→ **Action item**: Every line below from the one containing "czerwiec 2024" to the final line must be reproduced exactly, and no other line may appear in the answer.

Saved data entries
☆ ☆ ☆ ☆ ☆

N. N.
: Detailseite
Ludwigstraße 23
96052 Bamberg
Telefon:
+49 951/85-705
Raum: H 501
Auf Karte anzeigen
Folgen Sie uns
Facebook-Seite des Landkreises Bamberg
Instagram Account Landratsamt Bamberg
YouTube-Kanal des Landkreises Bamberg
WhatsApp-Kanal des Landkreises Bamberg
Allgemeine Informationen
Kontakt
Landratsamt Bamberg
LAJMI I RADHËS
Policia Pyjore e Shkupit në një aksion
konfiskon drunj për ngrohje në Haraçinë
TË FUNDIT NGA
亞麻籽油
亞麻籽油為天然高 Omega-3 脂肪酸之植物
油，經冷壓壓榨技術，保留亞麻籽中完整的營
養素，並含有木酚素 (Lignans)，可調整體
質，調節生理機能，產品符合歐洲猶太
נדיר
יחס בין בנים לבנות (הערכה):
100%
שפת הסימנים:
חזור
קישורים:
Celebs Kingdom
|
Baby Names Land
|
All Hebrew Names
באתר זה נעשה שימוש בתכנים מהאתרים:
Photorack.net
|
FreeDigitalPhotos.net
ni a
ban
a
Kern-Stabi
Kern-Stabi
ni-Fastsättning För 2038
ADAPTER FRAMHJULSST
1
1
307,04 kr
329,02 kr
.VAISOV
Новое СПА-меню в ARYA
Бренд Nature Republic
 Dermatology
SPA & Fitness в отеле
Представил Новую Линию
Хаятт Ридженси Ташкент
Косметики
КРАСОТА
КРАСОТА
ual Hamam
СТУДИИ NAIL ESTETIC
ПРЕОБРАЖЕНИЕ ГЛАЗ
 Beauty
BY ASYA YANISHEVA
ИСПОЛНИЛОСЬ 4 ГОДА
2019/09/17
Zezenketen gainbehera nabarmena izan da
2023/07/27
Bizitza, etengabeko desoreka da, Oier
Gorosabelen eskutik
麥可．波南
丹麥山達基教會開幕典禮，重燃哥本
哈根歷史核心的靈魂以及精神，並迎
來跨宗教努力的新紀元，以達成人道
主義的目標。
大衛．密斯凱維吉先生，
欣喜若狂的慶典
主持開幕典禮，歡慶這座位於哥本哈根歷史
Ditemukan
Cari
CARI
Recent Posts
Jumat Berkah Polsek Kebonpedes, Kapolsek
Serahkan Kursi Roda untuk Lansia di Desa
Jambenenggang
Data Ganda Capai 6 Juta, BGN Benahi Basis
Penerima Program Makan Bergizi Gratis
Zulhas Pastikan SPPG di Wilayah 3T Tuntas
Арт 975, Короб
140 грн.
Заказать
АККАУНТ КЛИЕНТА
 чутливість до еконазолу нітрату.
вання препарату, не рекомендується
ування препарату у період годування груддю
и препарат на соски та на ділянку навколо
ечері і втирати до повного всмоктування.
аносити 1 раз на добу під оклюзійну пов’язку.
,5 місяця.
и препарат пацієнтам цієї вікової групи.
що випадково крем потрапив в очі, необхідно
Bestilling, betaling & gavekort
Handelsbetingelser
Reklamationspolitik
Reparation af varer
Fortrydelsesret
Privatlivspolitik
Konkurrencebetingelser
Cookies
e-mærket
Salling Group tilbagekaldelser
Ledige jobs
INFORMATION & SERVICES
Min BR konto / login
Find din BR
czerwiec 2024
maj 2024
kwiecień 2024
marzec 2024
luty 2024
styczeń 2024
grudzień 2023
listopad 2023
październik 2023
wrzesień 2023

☆ ☆ ☆ ☆ ☆

→ **Exercise answer**:
czerwiec 2024
maj 2024
kwiecień 2024
marzec 2024
luty 2024
styczeń 2024
grudzień 2023
listopad 2023
październik 2023
wrzesień 2023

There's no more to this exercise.